Problem to work on:
Below are records; reproduce exactly the lines from the one that has "left eye: (52, 48)" through the one that has "right ankle: (66, 175)", ends included, and nothing more.

══════════

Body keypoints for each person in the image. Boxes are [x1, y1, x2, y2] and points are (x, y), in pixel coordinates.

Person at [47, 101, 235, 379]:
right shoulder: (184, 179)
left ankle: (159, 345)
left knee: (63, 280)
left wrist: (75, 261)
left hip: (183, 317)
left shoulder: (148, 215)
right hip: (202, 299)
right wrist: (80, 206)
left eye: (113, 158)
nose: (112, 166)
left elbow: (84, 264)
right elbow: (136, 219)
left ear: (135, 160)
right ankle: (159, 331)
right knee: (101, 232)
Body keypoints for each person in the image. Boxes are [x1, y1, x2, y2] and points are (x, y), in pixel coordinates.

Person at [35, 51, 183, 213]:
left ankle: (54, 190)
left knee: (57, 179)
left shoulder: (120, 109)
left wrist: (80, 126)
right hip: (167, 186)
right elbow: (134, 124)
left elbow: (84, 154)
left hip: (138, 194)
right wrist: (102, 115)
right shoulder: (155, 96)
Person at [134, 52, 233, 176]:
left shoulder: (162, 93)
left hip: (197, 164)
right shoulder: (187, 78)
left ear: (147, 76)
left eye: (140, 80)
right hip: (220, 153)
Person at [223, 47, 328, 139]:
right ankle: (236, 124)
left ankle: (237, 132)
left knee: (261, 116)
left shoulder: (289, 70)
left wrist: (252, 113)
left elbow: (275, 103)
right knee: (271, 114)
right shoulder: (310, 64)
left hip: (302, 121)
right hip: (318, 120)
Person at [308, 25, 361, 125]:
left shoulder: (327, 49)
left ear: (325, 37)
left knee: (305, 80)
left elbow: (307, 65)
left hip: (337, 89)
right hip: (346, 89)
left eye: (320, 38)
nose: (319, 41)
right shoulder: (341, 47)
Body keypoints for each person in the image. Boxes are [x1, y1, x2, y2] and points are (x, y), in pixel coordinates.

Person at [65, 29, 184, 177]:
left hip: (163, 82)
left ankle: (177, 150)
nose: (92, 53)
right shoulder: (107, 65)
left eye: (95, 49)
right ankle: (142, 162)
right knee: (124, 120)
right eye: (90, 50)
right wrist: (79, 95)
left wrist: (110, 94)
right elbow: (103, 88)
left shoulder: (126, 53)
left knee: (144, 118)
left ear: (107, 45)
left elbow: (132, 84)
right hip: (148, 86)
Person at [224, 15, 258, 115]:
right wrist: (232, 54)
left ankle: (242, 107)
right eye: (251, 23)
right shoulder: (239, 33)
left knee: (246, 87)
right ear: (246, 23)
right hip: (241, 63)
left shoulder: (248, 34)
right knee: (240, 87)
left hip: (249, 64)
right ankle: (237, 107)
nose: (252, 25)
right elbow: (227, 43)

══════════

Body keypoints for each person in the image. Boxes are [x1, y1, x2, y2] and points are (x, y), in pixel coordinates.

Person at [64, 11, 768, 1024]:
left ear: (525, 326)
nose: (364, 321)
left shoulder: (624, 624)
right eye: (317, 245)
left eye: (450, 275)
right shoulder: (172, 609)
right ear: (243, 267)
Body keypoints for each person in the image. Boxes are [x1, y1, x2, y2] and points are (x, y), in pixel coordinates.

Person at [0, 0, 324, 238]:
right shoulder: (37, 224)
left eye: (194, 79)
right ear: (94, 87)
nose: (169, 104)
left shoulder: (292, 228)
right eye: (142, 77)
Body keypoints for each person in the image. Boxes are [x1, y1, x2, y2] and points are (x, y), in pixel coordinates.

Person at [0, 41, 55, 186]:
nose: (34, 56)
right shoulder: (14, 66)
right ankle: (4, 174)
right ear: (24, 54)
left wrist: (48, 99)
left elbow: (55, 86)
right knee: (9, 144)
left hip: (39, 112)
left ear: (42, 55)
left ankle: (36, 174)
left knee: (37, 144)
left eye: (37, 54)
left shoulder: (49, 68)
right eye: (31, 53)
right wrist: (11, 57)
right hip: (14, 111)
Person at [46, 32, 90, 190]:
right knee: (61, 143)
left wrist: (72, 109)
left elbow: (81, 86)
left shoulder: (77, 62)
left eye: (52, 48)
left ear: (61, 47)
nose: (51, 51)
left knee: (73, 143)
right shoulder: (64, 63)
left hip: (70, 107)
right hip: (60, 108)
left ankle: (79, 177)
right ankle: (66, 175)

══════════

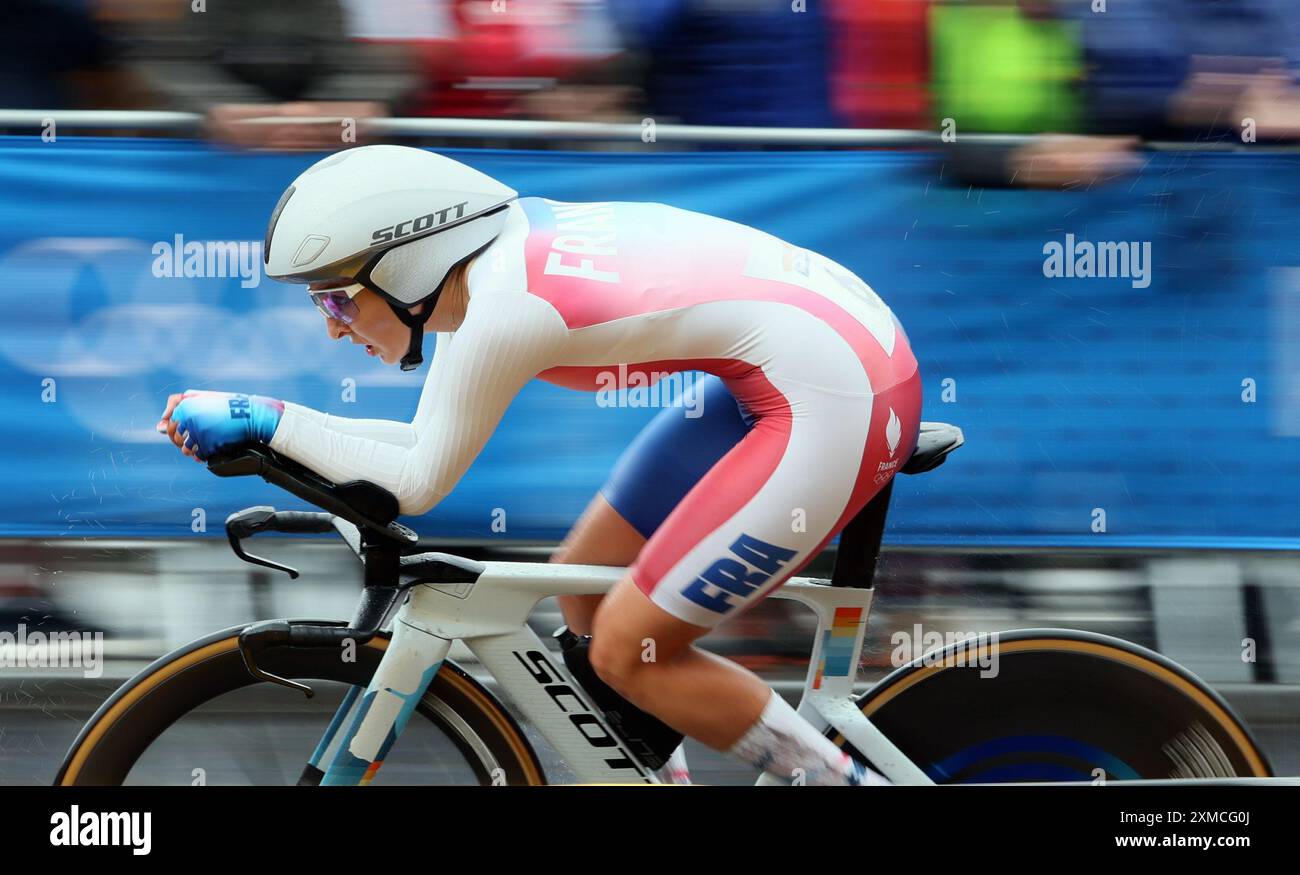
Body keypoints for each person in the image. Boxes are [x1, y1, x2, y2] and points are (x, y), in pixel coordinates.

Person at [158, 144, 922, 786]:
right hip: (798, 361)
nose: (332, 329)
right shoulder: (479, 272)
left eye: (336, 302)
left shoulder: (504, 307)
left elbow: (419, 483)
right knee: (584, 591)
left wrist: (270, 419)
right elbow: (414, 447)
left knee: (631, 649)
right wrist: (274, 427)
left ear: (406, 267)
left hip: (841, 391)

══════════

Expected answer:
left eye: (52, 48)
left ear: (61, 47)
nose: (51, 51)
left knee: (73, 143)
right shoulder: (64, 63)
left hip: (70, 107)
right hip: (60, 108)
left ankle: (79, 177)
right ankle: (66, 175)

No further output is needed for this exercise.